Supplied text:
* * * *
The decision on interim relief is taken by the panel in the form of ordinance, which may be appealed before the Council of State.
For extremely urgent requests, the President of the section can provide for interim precautionary monocratic measures. (art. 56 CAP). This decision is rendered by decree. The decree loses its efficacy if the college does not confirm it at the chamber hearing.
According to art. 55 CAP, the party asking for interim relief has to demonstrate that it will suffer a serious and irreparable harm during the time necessary to reach a decision on the claim (periculum in mora) and that the claim is expected to be founded (fumus boni iuris).
Interim measures can have different contents.
The traditional precautionary measure was the suspension of the effects of the challenged act; in addition, the judge may order the administration to re-examine the case which has already been decided. Moreover, the judge may enact an injunction to pay a compensatory sum provisionally or another measure which appears, in the circumstances, most likely to temporarily ensure the implementation of the measure.
Finally, if it considers that the applicant’s claim is well grounded and adequately protectable with the prompt definition of the judgment of merits, the Court may set the date of the hearing to discuss the merits.
Where a decision on the precautionary application has irreversible effects, the panel may order the provision of security, also by a guarantor, to which the granting or denial of the injunction is to be subject.
3.3. Procedural principles before administrative courts
What are the rules governing the conduct of litigation before administrative courts? What are the guarantees offered to litigants? What are the principles governing the relationship between judges and litigants?
The first part of the CAP provides the fundamental principles of the administrative trial.
According to art. 1, the administrative jurisdiction shall ensure full and effective protection in accordance with the principles of the Italian Constitution and European law.
The administrative trial implements the principles of the equal standing of the parties, adversary proceedings and due process (Art. 2, 1 par., CAP) in conformity with art. 111 of the Constitution and the case law of the ECtHR and CJEU.
The administrative court and the parties will cooperate to achieve the reasonable duration of trials (Art. 2, 2 par., CAP).
Article 3 CAP establishes that the judge and the parties must write in a clear and concise manner.
Within the time limits of the various phases of the legal proceeding, each defendant has the right to conduct his or her defence.
Administrative legal proceedings are conducted essentially through written documents. The parties support their arguments by producing written statements. Only the most significant points are generally addressed verbally during the public hearing.
An appeal against an administrative decision is examined by the judge, within the limits of the complainant’s interest and within the arguments presented to the Court by the claimant.
The judge cannot bring new arguments ex officio because the purpose of administrative justice is not to verify the administration’s proper functioning in general, but to determine whether the contested abuse of power violated the complainant’s rights or interests.
The administrative judge can only quash the challenged decision if affected by breach of law, misuse or abuses of power, or lack of competence (art. 29 CAP) and cannot substitute the administration in its discretionary powers, except in specific cases, such as the proceeding on enforcement of judgements (so called “giudizio di ottemperanza”).
* * * *
Source data:
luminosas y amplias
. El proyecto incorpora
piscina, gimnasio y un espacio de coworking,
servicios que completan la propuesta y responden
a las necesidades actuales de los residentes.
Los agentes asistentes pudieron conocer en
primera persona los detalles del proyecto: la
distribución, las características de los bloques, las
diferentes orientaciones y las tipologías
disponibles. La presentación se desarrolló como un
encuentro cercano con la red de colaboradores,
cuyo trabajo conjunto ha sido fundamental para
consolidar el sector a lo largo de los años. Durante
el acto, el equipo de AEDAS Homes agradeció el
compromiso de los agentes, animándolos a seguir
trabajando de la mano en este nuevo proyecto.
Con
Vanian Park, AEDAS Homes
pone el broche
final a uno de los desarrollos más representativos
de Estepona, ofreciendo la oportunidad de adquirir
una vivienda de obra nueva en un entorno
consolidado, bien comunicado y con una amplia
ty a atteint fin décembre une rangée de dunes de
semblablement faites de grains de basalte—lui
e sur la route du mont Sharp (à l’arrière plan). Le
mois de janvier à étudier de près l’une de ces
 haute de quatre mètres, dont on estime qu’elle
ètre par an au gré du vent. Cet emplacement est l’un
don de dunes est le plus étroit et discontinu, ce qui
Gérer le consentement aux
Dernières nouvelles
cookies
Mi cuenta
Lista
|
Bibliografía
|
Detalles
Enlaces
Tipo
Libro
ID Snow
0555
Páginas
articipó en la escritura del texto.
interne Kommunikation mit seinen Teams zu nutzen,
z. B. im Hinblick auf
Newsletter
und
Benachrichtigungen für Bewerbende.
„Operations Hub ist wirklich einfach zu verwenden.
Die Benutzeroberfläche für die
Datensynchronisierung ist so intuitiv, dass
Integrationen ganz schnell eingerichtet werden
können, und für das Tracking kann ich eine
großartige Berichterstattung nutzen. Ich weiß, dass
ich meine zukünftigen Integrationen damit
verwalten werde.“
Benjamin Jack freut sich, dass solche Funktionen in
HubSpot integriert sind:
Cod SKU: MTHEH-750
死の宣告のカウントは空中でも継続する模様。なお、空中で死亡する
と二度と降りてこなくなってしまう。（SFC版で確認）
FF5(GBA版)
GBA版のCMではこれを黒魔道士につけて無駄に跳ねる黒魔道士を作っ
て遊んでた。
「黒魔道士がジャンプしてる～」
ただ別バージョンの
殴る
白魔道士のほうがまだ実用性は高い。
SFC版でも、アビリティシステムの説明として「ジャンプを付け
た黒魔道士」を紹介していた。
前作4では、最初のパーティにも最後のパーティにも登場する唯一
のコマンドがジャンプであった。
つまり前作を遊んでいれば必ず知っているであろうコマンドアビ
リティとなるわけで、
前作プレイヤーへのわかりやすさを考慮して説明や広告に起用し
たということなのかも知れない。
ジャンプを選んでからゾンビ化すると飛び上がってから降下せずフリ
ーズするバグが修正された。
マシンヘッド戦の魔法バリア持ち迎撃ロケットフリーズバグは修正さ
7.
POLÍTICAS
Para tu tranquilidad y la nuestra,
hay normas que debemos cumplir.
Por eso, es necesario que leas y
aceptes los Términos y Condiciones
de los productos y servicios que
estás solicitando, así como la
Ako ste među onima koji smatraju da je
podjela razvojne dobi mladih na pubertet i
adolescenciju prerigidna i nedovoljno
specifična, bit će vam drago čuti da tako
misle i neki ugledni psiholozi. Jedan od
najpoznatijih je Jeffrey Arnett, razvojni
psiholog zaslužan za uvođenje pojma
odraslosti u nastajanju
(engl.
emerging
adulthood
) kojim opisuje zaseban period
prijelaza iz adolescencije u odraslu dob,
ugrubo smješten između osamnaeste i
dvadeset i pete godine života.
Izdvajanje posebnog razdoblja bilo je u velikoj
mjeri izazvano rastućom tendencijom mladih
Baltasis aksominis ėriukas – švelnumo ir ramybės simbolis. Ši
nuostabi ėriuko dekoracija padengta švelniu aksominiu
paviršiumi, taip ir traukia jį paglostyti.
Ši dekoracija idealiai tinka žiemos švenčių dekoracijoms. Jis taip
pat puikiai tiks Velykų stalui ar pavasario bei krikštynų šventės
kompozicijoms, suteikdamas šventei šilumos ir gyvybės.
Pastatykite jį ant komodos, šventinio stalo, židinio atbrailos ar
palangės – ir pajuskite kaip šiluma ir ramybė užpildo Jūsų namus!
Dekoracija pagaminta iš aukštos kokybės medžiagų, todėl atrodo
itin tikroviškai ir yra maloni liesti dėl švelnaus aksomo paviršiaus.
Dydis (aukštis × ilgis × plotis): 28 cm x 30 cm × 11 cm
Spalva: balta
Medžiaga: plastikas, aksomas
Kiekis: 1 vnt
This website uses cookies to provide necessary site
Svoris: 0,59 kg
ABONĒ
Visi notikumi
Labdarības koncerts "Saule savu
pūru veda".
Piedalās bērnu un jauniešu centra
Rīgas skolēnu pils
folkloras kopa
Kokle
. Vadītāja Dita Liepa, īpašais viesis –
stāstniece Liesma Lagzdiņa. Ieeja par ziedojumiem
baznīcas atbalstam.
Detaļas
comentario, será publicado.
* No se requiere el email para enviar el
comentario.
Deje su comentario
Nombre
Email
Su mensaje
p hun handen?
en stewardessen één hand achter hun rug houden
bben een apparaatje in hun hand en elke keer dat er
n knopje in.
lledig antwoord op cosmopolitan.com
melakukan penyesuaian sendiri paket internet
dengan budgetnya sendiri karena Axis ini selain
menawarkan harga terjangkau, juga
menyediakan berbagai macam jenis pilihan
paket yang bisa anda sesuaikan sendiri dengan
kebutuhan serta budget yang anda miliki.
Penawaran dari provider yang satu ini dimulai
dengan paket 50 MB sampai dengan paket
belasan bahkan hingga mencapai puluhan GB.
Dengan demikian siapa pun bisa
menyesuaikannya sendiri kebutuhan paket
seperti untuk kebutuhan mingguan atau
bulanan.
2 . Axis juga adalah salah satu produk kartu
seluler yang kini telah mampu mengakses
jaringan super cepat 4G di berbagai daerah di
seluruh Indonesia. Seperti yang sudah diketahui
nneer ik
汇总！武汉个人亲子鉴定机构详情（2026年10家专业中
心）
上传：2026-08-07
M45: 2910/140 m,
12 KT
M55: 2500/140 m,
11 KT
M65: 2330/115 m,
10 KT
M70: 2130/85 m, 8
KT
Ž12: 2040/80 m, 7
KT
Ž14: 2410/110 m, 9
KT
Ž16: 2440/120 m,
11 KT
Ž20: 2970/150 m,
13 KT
* * * *
Pick up the passage on Italian administrative court procedure after its last sentence and carry it forward.

Output of the task:
According to art. 64 CAP, the parties are responsible for providing the evidence that is available to them regarding the facts underlying the issues and pleas.
Except in cases provided for by law, the court must base its decision on the evidence offered by the parties as well as the facts not specifically challenged by the parties involved.
The administrative court may, ex officio, also arrange for the acquisition of information and documents available to the public administration for the purposes of reaching a decision . The court must use its discretion in weighing the evidence and can infer proof from the behaviour of the parties during the trial.
In relation to which norm (regulations, laws, international conventions, constitution ...) do administrative judges control administrative acts? Are they competent to control the conformity of laws and regulations with the Constitution (constitutional judicial review)? Are they competent to control the conformity of laws and regulations with international treaties (judicial review of international law)?
Control of the legality of an administration’s act is made with reference to rules of domestic law (Constitution and rules of constitutional value, laws, administrative regulations) as well as rules of European law (treaties, secondary community legislation, general rules of EU law) and international law.
When a judge has doubts about the constitutionality of a law, the question is referred to the Constitutional Court. Meanwhile, the proceeding must be suspended until the decision of the Constitutional Court, which is binding on the referring court.
If there is a conflict the judge can give a conforming interpretation, disapply and/or submit a preliminary reference to the CJEU.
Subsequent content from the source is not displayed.